Given the lack of answers I thought I would let people know what ended up working very well for me.
So I made the mexFunction() itself do almost nothing - just some basic validation of the inputs and outputs. I put all of the C functionality I cared about in separate myAlgorithm.h / myAlgorithm.c files with 1 public function declared in the *.h, with a prototype similar to:
mxArray* my_algorithm(mxArray *arg1, mxArray *arg2);
Then after validating the arguments, the mexFunction() makes a call to my_algorithm().
For profiling I created a completely separate testMyAlgorithm.c file which uses MATLAB Engine to load a *.mat file containing input data and then uses MATLAB engine to copy that data as mxArray pointers into the testMyAlgorithm process.
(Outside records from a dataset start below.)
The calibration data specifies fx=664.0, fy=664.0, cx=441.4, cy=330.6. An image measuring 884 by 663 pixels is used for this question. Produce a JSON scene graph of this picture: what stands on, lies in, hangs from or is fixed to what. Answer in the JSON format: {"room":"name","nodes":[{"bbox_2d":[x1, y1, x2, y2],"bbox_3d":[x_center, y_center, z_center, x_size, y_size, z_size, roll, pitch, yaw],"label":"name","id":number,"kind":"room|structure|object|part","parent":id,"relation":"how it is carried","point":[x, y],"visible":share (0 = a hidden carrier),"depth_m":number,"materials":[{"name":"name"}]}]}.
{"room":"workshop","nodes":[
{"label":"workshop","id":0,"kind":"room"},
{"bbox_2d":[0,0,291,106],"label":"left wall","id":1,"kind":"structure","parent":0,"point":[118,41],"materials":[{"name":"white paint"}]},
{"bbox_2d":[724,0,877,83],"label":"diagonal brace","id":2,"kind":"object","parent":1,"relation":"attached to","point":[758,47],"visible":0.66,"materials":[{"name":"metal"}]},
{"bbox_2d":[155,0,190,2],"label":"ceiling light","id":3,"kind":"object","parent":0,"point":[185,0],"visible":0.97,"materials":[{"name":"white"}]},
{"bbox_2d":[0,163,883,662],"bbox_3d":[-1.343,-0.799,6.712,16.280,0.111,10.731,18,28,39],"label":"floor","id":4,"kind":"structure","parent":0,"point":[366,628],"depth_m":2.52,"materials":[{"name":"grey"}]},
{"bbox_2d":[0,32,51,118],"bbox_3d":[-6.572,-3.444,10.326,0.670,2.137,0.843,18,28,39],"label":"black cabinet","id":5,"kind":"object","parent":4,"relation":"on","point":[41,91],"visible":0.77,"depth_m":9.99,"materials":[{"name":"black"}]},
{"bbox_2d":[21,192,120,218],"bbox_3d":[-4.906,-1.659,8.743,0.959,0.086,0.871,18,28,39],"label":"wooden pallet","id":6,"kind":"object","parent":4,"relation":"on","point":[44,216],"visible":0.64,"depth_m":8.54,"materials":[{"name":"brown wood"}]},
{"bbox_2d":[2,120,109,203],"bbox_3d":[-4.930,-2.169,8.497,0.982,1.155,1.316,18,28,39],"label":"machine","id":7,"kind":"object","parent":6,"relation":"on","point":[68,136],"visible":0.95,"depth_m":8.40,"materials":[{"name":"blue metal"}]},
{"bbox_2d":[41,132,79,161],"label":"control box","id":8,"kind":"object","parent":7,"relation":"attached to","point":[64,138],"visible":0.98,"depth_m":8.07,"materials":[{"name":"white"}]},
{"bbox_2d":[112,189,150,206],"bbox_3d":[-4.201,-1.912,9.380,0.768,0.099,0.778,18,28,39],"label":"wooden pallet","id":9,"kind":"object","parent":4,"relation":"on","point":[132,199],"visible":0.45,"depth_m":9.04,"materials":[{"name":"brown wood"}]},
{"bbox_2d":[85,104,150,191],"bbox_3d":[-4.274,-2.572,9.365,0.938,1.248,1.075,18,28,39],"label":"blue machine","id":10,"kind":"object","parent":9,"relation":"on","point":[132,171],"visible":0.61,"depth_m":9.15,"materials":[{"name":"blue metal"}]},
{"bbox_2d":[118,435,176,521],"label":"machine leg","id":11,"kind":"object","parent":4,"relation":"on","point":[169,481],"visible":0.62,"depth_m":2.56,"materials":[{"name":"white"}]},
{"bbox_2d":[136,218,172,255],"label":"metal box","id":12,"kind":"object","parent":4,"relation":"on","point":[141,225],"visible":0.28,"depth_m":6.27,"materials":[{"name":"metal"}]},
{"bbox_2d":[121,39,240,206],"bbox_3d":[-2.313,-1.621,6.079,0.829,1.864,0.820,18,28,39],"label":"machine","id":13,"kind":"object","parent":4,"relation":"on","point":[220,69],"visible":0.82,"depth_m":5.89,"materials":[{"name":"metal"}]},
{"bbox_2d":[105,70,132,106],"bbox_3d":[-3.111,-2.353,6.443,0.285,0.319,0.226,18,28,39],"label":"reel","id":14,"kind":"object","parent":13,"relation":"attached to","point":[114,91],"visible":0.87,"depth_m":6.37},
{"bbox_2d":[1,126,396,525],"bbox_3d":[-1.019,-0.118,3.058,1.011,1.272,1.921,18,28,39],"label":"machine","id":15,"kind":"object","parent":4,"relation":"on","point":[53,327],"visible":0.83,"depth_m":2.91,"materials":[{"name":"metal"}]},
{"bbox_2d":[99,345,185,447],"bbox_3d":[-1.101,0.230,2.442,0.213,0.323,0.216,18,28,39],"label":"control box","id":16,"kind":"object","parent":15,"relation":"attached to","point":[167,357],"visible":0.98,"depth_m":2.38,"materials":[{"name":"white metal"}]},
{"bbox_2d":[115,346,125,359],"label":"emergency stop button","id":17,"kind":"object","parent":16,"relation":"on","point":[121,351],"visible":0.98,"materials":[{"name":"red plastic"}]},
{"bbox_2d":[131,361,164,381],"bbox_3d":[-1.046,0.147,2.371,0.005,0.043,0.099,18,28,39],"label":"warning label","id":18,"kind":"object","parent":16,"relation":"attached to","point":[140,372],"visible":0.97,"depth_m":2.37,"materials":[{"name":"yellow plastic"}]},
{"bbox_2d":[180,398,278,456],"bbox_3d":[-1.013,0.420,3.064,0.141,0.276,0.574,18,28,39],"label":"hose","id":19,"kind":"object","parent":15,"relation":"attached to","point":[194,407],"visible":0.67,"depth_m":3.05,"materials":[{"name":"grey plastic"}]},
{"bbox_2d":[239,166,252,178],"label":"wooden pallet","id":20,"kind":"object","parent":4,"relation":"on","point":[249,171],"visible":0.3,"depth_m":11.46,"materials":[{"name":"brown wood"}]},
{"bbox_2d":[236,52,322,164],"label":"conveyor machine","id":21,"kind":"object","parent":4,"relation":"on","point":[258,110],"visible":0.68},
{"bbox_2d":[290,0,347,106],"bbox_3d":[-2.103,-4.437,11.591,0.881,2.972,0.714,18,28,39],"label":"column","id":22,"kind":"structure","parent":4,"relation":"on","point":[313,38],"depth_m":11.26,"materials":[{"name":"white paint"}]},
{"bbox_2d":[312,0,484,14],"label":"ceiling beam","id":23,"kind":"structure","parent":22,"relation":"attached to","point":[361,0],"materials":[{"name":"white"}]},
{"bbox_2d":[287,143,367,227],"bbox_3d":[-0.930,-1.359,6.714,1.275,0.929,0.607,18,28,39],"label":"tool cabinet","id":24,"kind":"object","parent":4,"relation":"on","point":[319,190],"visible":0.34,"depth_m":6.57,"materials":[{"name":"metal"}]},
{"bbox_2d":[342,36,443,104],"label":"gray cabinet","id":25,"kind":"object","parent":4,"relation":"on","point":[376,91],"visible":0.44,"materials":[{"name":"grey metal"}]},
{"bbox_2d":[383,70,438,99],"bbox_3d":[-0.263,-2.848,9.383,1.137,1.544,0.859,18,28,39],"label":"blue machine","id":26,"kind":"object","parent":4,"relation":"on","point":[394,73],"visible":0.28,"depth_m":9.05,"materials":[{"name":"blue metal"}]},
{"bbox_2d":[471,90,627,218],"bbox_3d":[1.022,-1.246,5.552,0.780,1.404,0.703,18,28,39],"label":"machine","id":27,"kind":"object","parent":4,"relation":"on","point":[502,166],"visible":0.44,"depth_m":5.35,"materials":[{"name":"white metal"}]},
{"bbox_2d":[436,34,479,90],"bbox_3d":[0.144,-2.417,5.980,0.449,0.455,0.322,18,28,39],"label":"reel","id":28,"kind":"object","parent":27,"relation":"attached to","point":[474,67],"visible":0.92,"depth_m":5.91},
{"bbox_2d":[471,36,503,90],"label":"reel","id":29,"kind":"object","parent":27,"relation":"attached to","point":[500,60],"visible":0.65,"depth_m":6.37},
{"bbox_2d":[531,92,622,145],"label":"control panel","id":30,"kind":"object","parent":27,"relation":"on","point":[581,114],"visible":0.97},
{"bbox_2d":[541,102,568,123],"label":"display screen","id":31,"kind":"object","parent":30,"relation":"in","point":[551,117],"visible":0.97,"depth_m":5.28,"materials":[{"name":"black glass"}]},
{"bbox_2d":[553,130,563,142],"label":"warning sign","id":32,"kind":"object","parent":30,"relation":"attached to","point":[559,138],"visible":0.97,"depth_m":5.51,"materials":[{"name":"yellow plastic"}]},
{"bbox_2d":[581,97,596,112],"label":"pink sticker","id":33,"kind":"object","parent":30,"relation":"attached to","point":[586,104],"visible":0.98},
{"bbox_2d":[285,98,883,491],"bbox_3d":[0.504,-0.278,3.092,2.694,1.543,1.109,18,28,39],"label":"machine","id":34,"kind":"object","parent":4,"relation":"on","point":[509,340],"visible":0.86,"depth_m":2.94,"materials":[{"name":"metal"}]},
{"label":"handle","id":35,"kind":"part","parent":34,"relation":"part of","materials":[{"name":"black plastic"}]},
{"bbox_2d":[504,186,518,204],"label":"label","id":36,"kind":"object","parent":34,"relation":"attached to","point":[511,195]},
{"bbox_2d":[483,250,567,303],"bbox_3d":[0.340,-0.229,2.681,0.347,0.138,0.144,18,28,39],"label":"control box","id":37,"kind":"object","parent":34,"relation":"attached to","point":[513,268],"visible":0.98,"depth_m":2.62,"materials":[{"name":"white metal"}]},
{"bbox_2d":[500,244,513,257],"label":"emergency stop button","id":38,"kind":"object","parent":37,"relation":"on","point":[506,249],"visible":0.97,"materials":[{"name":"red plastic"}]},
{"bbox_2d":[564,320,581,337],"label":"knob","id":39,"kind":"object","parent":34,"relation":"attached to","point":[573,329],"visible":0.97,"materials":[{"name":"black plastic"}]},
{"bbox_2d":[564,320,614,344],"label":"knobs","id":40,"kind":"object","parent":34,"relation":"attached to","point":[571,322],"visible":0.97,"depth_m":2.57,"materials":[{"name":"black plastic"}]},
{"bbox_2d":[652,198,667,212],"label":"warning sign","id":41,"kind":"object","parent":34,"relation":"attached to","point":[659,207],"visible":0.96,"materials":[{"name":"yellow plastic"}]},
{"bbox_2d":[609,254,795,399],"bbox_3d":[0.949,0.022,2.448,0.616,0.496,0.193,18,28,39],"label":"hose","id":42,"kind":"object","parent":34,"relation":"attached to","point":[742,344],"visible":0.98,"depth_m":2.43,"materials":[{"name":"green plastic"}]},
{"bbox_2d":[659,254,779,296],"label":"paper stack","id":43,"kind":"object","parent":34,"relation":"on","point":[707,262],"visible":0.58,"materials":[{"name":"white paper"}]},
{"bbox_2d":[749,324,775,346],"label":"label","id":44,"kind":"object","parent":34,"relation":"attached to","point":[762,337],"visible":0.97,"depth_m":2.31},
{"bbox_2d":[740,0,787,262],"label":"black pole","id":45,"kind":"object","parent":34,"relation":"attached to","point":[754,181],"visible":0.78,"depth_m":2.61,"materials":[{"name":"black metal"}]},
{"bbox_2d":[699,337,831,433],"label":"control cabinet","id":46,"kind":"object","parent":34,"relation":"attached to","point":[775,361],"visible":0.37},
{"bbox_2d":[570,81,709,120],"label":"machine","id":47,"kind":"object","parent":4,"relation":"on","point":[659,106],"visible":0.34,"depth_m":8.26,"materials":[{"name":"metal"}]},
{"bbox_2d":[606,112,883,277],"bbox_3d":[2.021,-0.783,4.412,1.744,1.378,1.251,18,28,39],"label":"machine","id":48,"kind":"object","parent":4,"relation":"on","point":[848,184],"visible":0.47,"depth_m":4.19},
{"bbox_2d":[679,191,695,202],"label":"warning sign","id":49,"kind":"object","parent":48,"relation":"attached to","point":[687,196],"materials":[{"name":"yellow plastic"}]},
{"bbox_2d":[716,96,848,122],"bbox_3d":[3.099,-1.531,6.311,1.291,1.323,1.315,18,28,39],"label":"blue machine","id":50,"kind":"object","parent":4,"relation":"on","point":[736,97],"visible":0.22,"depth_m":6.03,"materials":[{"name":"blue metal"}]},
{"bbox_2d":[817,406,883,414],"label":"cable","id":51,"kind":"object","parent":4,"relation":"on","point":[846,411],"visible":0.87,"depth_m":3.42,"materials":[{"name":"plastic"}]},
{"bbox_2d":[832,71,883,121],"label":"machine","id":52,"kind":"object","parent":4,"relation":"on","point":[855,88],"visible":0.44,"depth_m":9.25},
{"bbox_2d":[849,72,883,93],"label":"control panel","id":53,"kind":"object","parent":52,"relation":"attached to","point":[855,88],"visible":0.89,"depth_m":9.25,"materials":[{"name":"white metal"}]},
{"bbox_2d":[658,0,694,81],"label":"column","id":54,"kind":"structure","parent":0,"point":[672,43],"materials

Then the myAlgorithm() function containing the common code is called. This C file capable of being profiled is compiled with:
mex -g -client engine testMyAlgorithm.c myAlgorithm.c
Then to profile the code I used something similar to:
LD_LIBRARY_PATH=$LD_LIBRARY_PATH:~/MATLAB/R2016a/bin/glnxa64/ valgrind --tool=callgrind ./testMyAlgorithm
This approach worked to run the code by itself as well as with gdb, valgrind, callgrind, cachegrind, etc.
Essentially it is really just C code. But MATLAB Engine and the mx library is being used for convenience so we can have common code shared between a MEX function and pure C code as well as a common way of reading input test data from MATLAB.
If anyone else has an easier way of doing this I would appreciate learning about it.